Output the records again verbatim.

Excerpts from a dataset:
BEGIN
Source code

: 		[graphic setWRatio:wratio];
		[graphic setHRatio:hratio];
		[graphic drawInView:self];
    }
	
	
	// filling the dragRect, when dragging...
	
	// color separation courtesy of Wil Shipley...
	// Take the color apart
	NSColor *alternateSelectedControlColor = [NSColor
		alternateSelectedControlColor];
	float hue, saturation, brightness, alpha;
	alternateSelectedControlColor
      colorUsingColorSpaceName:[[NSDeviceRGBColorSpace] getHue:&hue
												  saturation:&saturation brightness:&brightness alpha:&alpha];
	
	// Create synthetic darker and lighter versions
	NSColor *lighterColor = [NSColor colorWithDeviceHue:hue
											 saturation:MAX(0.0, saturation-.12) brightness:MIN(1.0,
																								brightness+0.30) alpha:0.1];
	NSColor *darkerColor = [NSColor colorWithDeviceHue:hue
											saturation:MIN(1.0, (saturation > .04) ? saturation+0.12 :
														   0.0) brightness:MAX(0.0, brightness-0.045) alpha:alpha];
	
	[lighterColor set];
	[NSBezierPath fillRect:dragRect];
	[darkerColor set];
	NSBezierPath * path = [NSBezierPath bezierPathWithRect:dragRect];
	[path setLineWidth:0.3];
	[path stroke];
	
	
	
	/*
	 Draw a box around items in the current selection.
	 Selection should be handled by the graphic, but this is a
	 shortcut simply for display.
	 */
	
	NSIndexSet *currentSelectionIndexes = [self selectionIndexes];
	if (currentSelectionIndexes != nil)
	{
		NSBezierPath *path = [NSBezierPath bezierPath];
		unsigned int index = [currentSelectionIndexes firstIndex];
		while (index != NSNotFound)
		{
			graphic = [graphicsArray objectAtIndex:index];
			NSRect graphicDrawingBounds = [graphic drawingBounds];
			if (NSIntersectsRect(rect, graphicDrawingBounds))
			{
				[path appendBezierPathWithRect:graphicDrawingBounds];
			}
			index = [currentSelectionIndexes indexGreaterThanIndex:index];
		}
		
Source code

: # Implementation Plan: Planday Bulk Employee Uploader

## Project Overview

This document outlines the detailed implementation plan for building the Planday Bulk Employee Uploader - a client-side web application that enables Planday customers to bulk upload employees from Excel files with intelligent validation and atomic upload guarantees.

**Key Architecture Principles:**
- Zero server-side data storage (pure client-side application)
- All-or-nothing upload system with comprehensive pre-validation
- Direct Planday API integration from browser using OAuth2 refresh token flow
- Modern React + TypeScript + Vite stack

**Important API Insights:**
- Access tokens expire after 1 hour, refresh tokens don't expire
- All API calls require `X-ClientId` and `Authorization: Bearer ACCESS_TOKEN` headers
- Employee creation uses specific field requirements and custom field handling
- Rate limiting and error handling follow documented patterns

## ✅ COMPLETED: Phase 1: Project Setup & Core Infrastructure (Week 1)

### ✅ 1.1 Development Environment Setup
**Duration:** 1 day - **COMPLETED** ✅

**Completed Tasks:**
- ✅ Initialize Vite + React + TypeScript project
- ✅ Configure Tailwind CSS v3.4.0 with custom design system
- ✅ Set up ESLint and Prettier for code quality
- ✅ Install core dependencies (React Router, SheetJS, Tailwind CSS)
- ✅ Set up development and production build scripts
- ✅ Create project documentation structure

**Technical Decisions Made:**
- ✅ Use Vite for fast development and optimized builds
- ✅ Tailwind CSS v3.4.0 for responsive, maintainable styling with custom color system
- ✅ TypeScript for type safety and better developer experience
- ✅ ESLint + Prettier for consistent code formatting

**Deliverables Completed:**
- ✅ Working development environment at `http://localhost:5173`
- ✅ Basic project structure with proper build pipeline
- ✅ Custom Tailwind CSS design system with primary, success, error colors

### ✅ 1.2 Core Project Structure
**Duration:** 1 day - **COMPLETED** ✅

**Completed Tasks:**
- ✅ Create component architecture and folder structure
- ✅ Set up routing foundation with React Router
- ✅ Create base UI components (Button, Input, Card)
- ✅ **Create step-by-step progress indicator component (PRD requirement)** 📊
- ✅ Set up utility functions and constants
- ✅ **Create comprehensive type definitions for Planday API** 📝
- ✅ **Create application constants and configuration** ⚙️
END
Answer to the problem:
Source code

: 		[graphic setWRatio:wratio];
		[graphic setHRatio:hratio];
		[graphic drawInView:self];
    }
	
	
	// filling the dragRect, when dragging...
	
	// color separation courtesy of Wil Shipley...
	// Take the color apart
	NSColor *alternateSelectedControlColor = [NSColor
		alternateSelectedControlColor];
	float hue, saturation, brightness, alpha;
	alternateSelectedControlColor
      colorUsingColorSpaceName:[[NSDeviceRGBColorSpace] getHue:&hue
												  saturation:&saturation brightness:&brightness alpha:&alpha];
	
	// Create synthetic darker and lighter versions
	NSColor *lighterColor = [NSColor colorWithDeviceHue:hue
											 saturation:MAX(0.0, saturation-.12) brightness:MIN(1.0,
																								brightness+0.30) alpha:0.1];
	NSColor *darkerColor = [NSColor colorWithDeviceHue:hue
											saturation:MIN(1.0, (saturation > .04) ? saturation+0.12 :
														   0.0) brightness:MAX(0.0, brightness-0.045) alpha:alpha];
	
	[lighterColor set];
	[NSBezierPath fillRect:dragRect];
	[darkerColor set];
	NSBezierPath * path = [NSBezierPath bezierPathWithRect:dragRect];
	[path setLineWidth:0.3];
	[path stroke];
	
	
	
	/*
	 Draw a box around items in the current selection.
	 Selection should be handled by the graphic, but this is a
	 shortcut simply for display.
	 */
	
	NSIndexSet *currentSelectionIndexes = [self selectionIndexes];
	if (currentSelectionIndexes != nil)
	{
		NSBezierPath *path = [NSBezierPath bezierPath];
		unsigned int index = [currentSelectionIndexes firstIndex];
		while (index != NSNotFound)
		{
			graphic = [graphicsArray objectAtIndex:index];
			NSRect graphicDrawingBounds = [graphic drawingBounds];
			if (NSIntersectsRect(rect, graphicDrawingBounds))
			{
				[path appendBezierPathWithRect:graphicDrawingBounds];
			}
			index = [currentSelectionIndexes indexGreaterThanIndex:index];
		}
		
Source code

: # Implementation Plan: Planday Bulk Employee Uploader

## Project Overview

This document outlines the detailed implementation plan for building the Planday Bulk Employee Uploader - a client-side web application that enables Planday customers to bulk upload employees from Excel files with intelligent validation and atomic upload guarantees.

**Key Architecture Principles:**
- Zero server-side data storage (pure client-side application)
- All-or-nothing upload system with comprehensive pre-validation
- Direct Planday API integration from browser using OAuth2 refresh token flow
- Modern React + TypeScript + Vite stack

**Important API Insights:**
- Access tokens expire after 1 hour, refresh tokens don't expire
- All API calls require `X-ClientId` and `Authorization: Bearer ACCESS_TOKEN` headers
- Employee creation uses specific field requirements and custom field handling
- Rate limiting and error handling follow documented patterns

## ✅ COMPLETED: Phase 1: Project Setup & Core Infrastructure (Week 1)

### ✅ 1.1 Development Environment Setup
**Duration:** 1 day - **COMPLETED** ✅

**Completed Tasks:**
- ✅ Initialize Vite + React + TypeScript project
- ✅ Configure Tailwind CSS v3.4.0 with custom design system
- ✅ Set up ESLint and Prettier for code quality
- ✅ Install core dependencies (React Router, SheetJS, Tailwind CSS)
- ✅ Set up development and production build scripts
- ✅ Create project documentation structure

**Technical Decisions Made:**
- ✅ Use Vite for fast development and optimized builds
- ✅ Tailwind CSS v3.4.0 for responsive, maintainable styling with custom color system
- ✅ TypeScript for type safety and better developer experience
- ✅ ESLint + Prettier for consistent code formatting

**Deliverables Completed:**
- ✅ Working development environment at `http://localhost:5173`
- ✅ Basic project structure with proper build pipeline
- ✅ Custom Tailwind CSS design system with primary, success, error colors

### ✅ 1.2 Core Project Structure
**Duration:** 1 day - **COMPLETED** ✅

**Completed Tasks:**
- ✅ Create component architecture and folder structure
- ✅ Set up routing foundation with React Router
- ✅ Create base UI components (Button, Input, Card)
- ✅ **Create step-by-step progress indicator component (PRD requirement)** 📊
- ✅ Set up utility functions and constants
- ✅ **Create comprehensive type definitions for Planday API** 📝
- ✅ **Create application constants and configuration** ⚙️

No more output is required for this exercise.